-- Collected data --
......

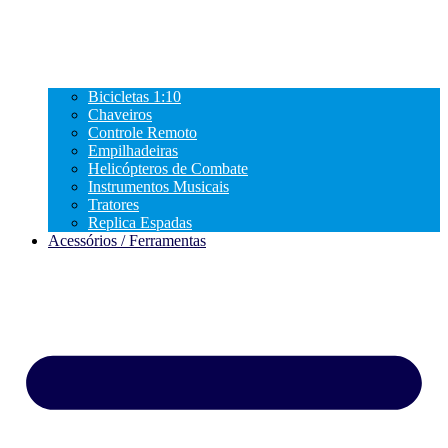
Bicicletas 1:10
Chaveiros
Controle Remoto
Empilhadeiras
Helicópteros de Combate
Instrumentos Musicais
Tratores
Replica Espadas
Acessórios / Ferramentas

......

-- Your assignment --
For this exercise, transcribe the entries above exactly, without any pictures.

-- Response to the exercise --
Bicicletas 1:10
Chaveiros
Controle Remoto
Empilhadeiras
Helicópteros de Combate
Instrumentos Musicais
Tratores
Replica Espadas
Acessórios / Ferramentas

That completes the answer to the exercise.